TEXT BLOCK START
FED SEES STRONG RECOVERY, WILL KEEP RATES NEAR ZERO

At their meeting on 16 and 17 March, officials of the U.S. Federal Reserve expressed confidence in an increasingly strong U.S. economic recovery and said they expect to keep interest rates near zero through 2023, barring unexpected jolts to the economy.
The group also showed no interest in curtailing the central bank’s bond purchase program, currently snapping up about $120 billion a month in federal and corporate securities, according to meeting minutes.
Several officials expressed the view that president Biden’s $1.9-trillion stimulus could help revive the small business sector.
Some in the meeting expressed concern that a stronger recovery could set off inflation at an unexpectedly fast pace, but most did not share the view, the minutes show.
The Fed will not raise interest rates until the economy establishes full employment, inflation reaches 2 percent, and is forecast to slightly exceed that benchmark for an extended time, Fed chair Jerome Powell has repeatedly stated.
The Fed also will not scale back its $120 billion bond purchases of government and corporate bonds per month until it sees “substantial further progress” toward those milestones, Powell has often said.
“A string” of months posting job growth of at least one million would “really begin to show progress toward our goals,” Powell said in addressing the spring meetings of the World Bank and IMF.
For now, “the recovery remains uneven and incomplete,” he said. “The unemployment rate in the bottom quartile is still 20 percent. There’s still 8.5 million people out of work.”
“This unevenness is a very serious issue,” he said.
TREND FORECAST: When the government inflation rate breaks above 3 percent yearly, the Fed will raise rates, which will, in turn, crash the equity markets and end the non-commercial real estate boom. And, as long noted, the government numbers do not represent the real inflation rate, which is much higher (see below). Among the reasons it was rigged was to reduce the cost of living index so the 64 million Americans getting social security would not receive more money each month. 
As noted by John Williams’ www.shadowstats.com:
“The March 2021 ShadowStats Alternate CPI (1980 Base) rose to 10.4% year-to-year, up from 9.4% in February 2021 and against 9.1% in January 2021.
TEXT BLOCK END
_WHAT YOU SHOULD DO_: State whether each statement below agrees with the Fed article, answering yes or no and quoting the words of the article that decide it. (a) Fed officials expect to keep interest rates near zero through 2023. (b) Most officials at the meeting shared the concern that a stronger recovery could set off inflation at an unexpectedly fast pace. (c) Powell said 8.5 million people are still out of work.
DATA LISTING START
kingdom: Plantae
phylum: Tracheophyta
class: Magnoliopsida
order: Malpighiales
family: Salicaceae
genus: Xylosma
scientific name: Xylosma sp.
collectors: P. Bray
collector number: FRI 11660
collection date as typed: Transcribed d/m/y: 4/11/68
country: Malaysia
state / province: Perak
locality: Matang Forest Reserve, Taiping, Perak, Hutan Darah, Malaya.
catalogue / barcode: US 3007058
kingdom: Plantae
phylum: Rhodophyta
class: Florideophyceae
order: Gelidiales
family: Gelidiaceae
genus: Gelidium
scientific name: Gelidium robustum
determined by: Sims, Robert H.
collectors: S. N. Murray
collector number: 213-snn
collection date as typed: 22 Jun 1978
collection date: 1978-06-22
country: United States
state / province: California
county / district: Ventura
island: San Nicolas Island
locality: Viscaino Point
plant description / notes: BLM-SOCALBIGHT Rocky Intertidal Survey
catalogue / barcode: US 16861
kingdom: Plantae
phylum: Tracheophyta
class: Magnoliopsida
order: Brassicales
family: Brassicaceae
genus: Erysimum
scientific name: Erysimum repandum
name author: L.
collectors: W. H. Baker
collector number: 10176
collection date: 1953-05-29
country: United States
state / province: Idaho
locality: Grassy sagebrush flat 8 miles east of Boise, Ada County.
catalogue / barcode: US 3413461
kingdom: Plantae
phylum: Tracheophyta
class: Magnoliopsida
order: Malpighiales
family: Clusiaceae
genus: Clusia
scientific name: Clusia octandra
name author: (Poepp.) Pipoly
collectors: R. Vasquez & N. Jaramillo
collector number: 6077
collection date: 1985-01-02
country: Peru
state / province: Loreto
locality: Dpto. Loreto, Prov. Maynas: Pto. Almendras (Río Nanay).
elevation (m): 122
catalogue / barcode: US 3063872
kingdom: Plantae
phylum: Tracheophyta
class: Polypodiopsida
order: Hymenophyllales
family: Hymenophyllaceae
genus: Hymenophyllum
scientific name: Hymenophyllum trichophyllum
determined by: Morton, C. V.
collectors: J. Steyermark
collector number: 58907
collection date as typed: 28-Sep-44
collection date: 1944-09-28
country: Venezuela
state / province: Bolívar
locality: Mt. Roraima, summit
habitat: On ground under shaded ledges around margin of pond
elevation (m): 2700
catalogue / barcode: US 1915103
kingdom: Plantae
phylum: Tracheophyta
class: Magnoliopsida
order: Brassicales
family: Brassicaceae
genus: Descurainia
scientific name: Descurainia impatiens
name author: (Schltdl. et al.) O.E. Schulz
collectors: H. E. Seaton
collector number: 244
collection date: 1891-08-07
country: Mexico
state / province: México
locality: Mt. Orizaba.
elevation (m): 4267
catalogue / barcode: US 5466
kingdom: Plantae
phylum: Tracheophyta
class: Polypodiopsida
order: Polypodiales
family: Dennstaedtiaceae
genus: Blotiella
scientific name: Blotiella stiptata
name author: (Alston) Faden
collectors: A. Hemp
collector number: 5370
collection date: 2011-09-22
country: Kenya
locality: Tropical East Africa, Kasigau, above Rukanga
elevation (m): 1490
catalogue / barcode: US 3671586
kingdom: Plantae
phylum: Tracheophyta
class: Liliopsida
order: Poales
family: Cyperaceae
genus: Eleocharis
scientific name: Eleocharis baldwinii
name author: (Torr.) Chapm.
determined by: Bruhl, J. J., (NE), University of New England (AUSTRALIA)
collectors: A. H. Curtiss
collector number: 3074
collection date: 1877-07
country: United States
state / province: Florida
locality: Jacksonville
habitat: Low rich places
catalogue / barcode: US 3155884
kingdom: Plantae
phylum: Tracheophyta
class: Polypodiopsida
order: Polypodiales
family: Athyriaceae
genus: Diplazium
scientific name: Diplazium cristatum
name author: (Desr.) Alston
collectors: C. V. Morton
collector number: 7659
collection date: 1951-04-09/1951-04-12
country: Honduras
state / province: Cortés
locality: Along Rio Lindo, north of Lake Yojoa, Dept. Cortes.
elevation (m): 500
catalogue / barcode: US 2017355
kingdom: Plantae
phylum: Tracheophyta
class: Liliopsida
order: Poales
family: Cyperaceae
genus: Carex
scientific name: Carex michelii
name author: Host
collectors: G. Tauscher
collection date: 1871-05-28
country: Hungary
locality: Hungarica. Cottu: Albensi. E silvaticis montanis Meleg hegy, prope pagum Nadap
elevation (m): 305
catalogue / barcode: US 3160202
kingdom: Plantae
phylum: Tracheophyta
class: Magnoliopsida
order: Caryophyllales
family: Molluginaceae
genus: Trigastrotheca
DATA LISTING END
_PROBLEM SOLUTION_:
(a) Yes: "said they expect to keep interest rates near zero through 2023"
(b) No: "but most did not share the view"
(c) Yes: "There’s still 8.5 million people out of work."